MARA VILLAMUZA
Oviedo, José A. ORDÓÑEZ
Fuentes del Ministerio de Fomento aseguraron ayer que el retraso de alrededor de dos años que acumulará la apertura del enlace entre la Autovía Minera y la de Oviedo-Villaviciosa a la altura de Mudarri, en Siero, obedece a la necesidad de subsanar diversos errores y deficiencias incluidos en el proyecto original, que fue redactado por el Ejecutivo regional pese a que la financiación de la infraestructura corre a cuenta del Ministerio. Las mismas fuentes explicaron que, inicialmente, el nudo iba a ser acometido con fondos mineros. Sin embargo, al producirse desavenencias entre el Gobierno regional y los sindicatos, Fomento y el Principado llegaron a un acuerdo por el que la Administración regional se hizo cargo de pagar los enlaces de Mieres y de Gijón, mientras que Madrid correría con el coste del de Siero. Además, y para acelerar los trámites administrativos, el Ejecutivo autonómico también se comprometió a realizar el proyecto para Mudarri que ahora está en la picota.

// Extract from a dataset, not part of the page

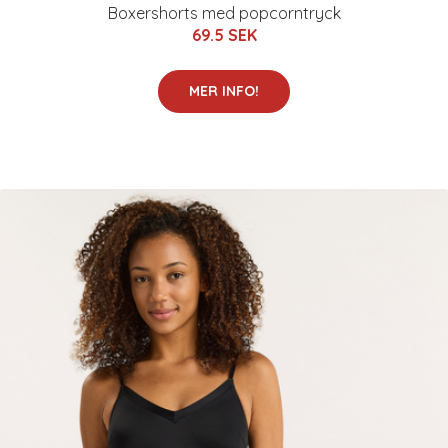
Boxershorts med popcorntryck
69.5 SEK
MER INFO!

El delegado del Gobierno en Asturias, Antonio Trevín, ya indicó el pasado martes en Degaña, durante el acto de inauguración del túnel del Rañadoiro, que la demora en el nudo de Siero se explica por la necesidad de llevar a cabo un «replanteamiento radical» de la planificación inicial, algo que, además, y según avanzó, generará un gasto añadido de alrededor de tres millones de euros. Si no hay nuevos imprevistos, la entrada en servicio de este enlace, fundamental para la vertebración de las comunicaciones en el centro de Asturias, no tendrá lugar hasta abril de 2011, poco antes de los próximos comicios municipales y autonómicos.
Aunque algunos pequeños tramos entraron en servicio un año antes, la Autovía Minera fue inaugurada en 2003, tras una inversión que superó los 200 millones de euros, financiados con fondos mineros. La vía, en la que se han producido importantes problemas de argayos en los últimos años, se puso en funcionamiento sin enlaces. Es decir, sin conexiones directas con la autopista Oviedo-Campomanes (A-66), de salida a la Meseta, en Mieres, ni con el entramado circulatorio de Gijón, ni tampoco con el paso de la autovía Oviedo-Villaviciosa en Siero, pese a que transita justo por encima de ella a través de un viaducto. Tras el acuerdo de financiación entre Asturias y Madrid, los dos primeros nudos abrieron en 2006 y en 2007, respectivamente.
Las obras de Mudarri, que incluyen la construcción de 22 kilómetros de nuevos viales, fueron adjudicadas en abril de 2007 a la unión temporal de empresas integrada por Coprosa y Contratas Iglesias, con un presupuesto de 39,3 millones de euros y un plazo de ejecución que ya finalizó el pasado marzo.
Pese a que en algunas zonas parecen estar casi concluidos, los trabajos llevan varios meses prácticamente paralizados, debido a la necesidad de reajustar buena parte del proyecto y por la firme decisión de Fomento de atender las aportaciones vecinales y del Ayuntamiento de Siero, que tampoco estaba muy satisfecho con el proyecto original. Como consecuencia, a día de hoy todavía hay grandes estructuras de los viales principales que permanecen sin concluir y, además, también están pendientes otras salidas menores y modificaciones puntuales.